* **VORLIEGENDER TEXT**

Was ist in diesen Gesprächen zu beachten?

Hedda Rühle: Gut ist es, wenn es gelingt, Wertungen und verbale Angriffe zu vermeiden. Man sollte möglichst sachlich bleiben und genau beobachten, wie die angesprochenen Kollegen reagieren. Entsteht beim Opfer das Gefühl, dass die Mobber uneinsichtig sind, sollte der Chef mit einbezogen werden. Dem Chef ist anhand von Beispielen darzustellen, wie das Mobbing erfolgt. Außerdem sollte ihm mitgeteilt werden, dass ein Gespräch mit den Kollegen ergebnislos verlaufen ist.

Ist es immer ratsam, den Chef mit einzubeziehen?

Sandra Maxeiner: Nein, nicht immer. Forscher der Freien Universität Berlin haben in einer Befragung mit über 4.000 Arbeitnehmern herausgefunden, dass sich Mobbingfälle nur dann häuften, wenn Mitarbeiter mit ihrem Chef unzufrieden waren und er selbst der Grund für das Mobbing war. Dann ist von seiner Seite keine Hilfe zu erwarten. In bestimmten Fällen kann es daher notwendig sein, arbeitsrechtliche Schritte einzuleiten. 

Angenommen, der Vorgesetzte gehört selbst zu den Mobbern. Was raten Sie dann?

Hedda Rühle: Wenn der mobbende Vorgesetzte aus dem mittleren Management kommt, kann dessen Boss mit einbezogen werden. Bringt das nichts, bleibt nur die Kündigung oder der Gang zum Fachanwalt für Arbeitsrecht, um Schadenersatz und Schmerzensgeld einzuklagen.

* **AUFGABEN**
a - Wie viele Arbeitnehmer haben die Forscher der Freien Universität Berlin laut dem Interview zum Mobbing befragt?
b - Stimmen die folgenden Aussagen mit dem Interview zum Mobbing überein? Antworte jeweils mit Ja oder Nein und zitiere die entscheidenden Worte.
(i) Hedda Rühle empfiehlt, in den Gesprächen möglichst sachlich zu bleiben.
(ii) Sandra Maxeiner hält es für immer ratsam, den Chef einzubeziehen.
(iii) Kommt der mobbende Vorgesetzte aus dem mittleren Management, kann laut Hedda Rühle dessen Boss einbezogen werden.
c - Gib den Abschnitt des Interviews zum Mobbing zwischen "Hedda Rühle: Gut" und "ergebnislos verlaufen ist.", beide einschließlich, wieder und benenne dabei "Opfer" in "Betroffenen" um.

* **GESAMMELTES MATERIAL**
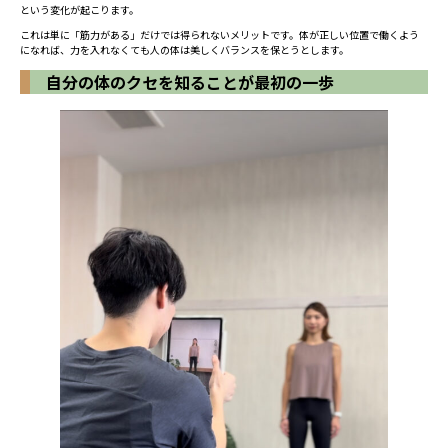
という変化が起こります。
これは単に「筋力がある」だけでは得られないメリットです。体が正しい位置で働くよう
になれば、力を入れなくても人の体は美しくバランスを保とうとします。
自分の体のクセを知ることが最初の一歩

* **LÖSUNGEN**
a - Über 4.000 Arbeitnehmer.

b -
(i) Ja: „Man sollte möglichst sachlich bleiben“
(ii) Nein: „Nein, nicht immer.“
(iii) Ja: „Wenn der mobbende Vorgesetzte aus dem mittleren Management kommt, kann dessen Boss mit einbezogen werden.“

c -
Hedda Rühle: Gut ist es, wenn es gelingt, Wertungen und verbale Angriffe zu vermeiden. Man sollte möglichst sachlich bleiben und genau beobachten, wie die angesprochenen Kollegen reagieren. Entsteht beim Betroffenen das Gefühl, dass die Mobber uneinsichtig sind, sollte der Chef mit einbezogen werden. Dem Chef ist anhand von Beispielen darzustellen, wie das Mobbing erfolgt. Außerdem sollte ihm mitgeteilt werden, dass ein Gespräch mit den Kollegen ergebnislos verlaufen ist.